As in life, goal setting is foundational to the financial planning process. When I meet with a new client, one of our early sessions involves visioning exercises to help the client recognize, identify, and clarify his or her goals. Sometimes, these exercises lead a client to admit (perhaps for the first time) a core desire that has remained unmet, which can be incredibly powerful. One exercise that has proven helpful in untangling competing priorities in life is an exercise that separates obligations from demands. Fill in the following grid (instructions below):
The “Got to” column is for the things you simply must do for your life to flow. The “Should” column is for things that feel like obligations, and the “Like to” column is your chance to dream. “Have” refers to possessions, “Do” refers to accomplishments and activities, and “Be” refers to states of existence.
After filling in the grid, analyze the list. Does your “Got to” column far outweigh your other columns? If so, you may be overwhelmed by feeling as if everything you need to do is vital.
The “Should” column can be highly revealing. Why do we feel such a strong pull from the items in the “Should” column? From a young age, we internalize messages from family, friends, and culture. Typically, these messages reflect things that are highly valued or represent the notion of success (shoulds), and we begin to process them as truth. (“You need to be making $xxx per year by age 40.”) Perceived obligations can disconnect us from our true desires.

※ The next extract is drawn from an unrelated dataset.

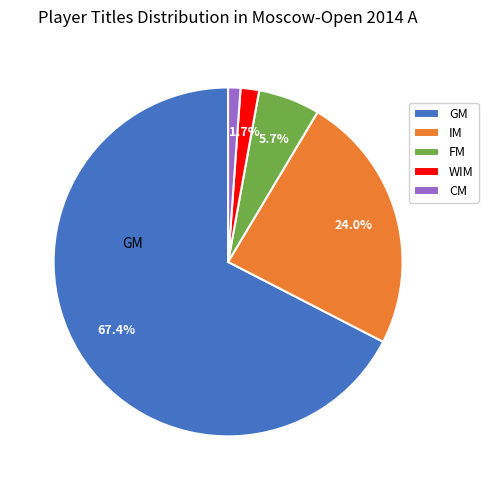

To the nearest percent, what portion does GM represent?

67%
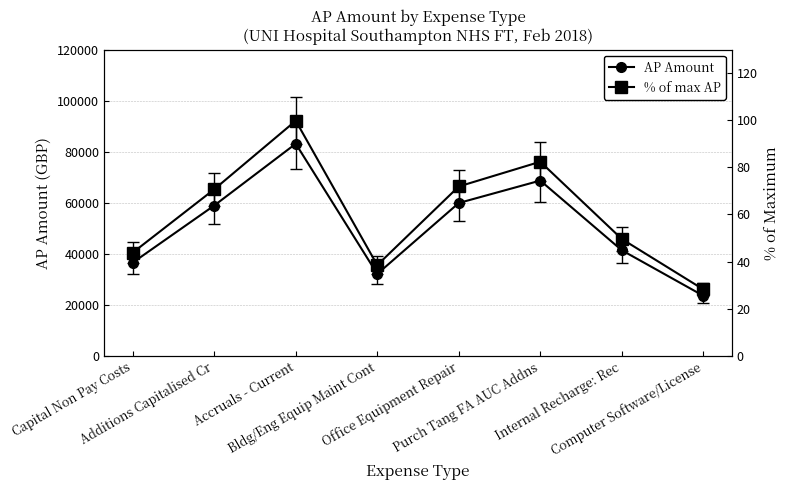

Reading left to right, transcribe all the data shown in this chart.

AP Amount: Capital Non Pay Costs=36521.4	Additions Capitalised Cr=58901.2	Accruals - Current=83114.2	Bldg/Eng Equip Maint Cont=32079.1	Office Equipment Repair=59890.6	Purch Tang FA AUC Addns=68678.4	Internal Recharge: Rec=41361.0	Computer Software/License=23533.7
% of max AP: Capital Non Pay Costs=43.8	Additions Capitalised Cr=70.7	Accruals - Current=99.8	Bldg/Eng Equip Maint Cont=38.5	Office Equipment Repair=71.9	Purch Tang FA AUC Addns=82.4	Internal Recharge: Rec=49.6	Computer Software/License=28.2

When we direct a large portion of our efforts to these perceived obligations, we can miss out on the realization of our hopes and dreams. How do we let go of these feelings of obligation that weigh us down? UK Psychologist Dr. Sally Hinton notes, “Sometimes it’s hard to know if we want something because we truly want it or because we should want it.” She recommends the following:
Try a simple exercise to figure out the wants from the shoulds. Imagine for a minute that there is no judgement. That whatever you do is equally valued and approved of by society, your parents, your friends or whoever’s approval you most desire. That success hinges only on whether you are personally pleased with your choices, that others’ approval merely reflects your own. How would you want your life to look? Take a few minutes to visualize your ideal day, your lifestyle, how you spend your time and how you contribute to the world.
As you identify the things that suck your time and energy but do not contribute to where you want to be in five years, you can begin to shift away from these priorities. In turn, you will have more freedom to pursue the fun things in life that truly bring you joy, rest, and fulfillment. You can also begin to see how some items in your “Got to” column actually provide the means to pursue things in your “Like to” column. The prospect of saving for a big vacation maybe now gives you a little extra energy for working harder.
Helping a client come to these realizations brings me joy. In my own life, letting go of an activity in the “Should” column has given me more time to get to the gym, which helps me sleep better at night, which makes me more productive at work, which allows me to leave work on time and get back to the gym. I probably won’t get back into shape like my high school days, but who says I can’t dream and create more goals?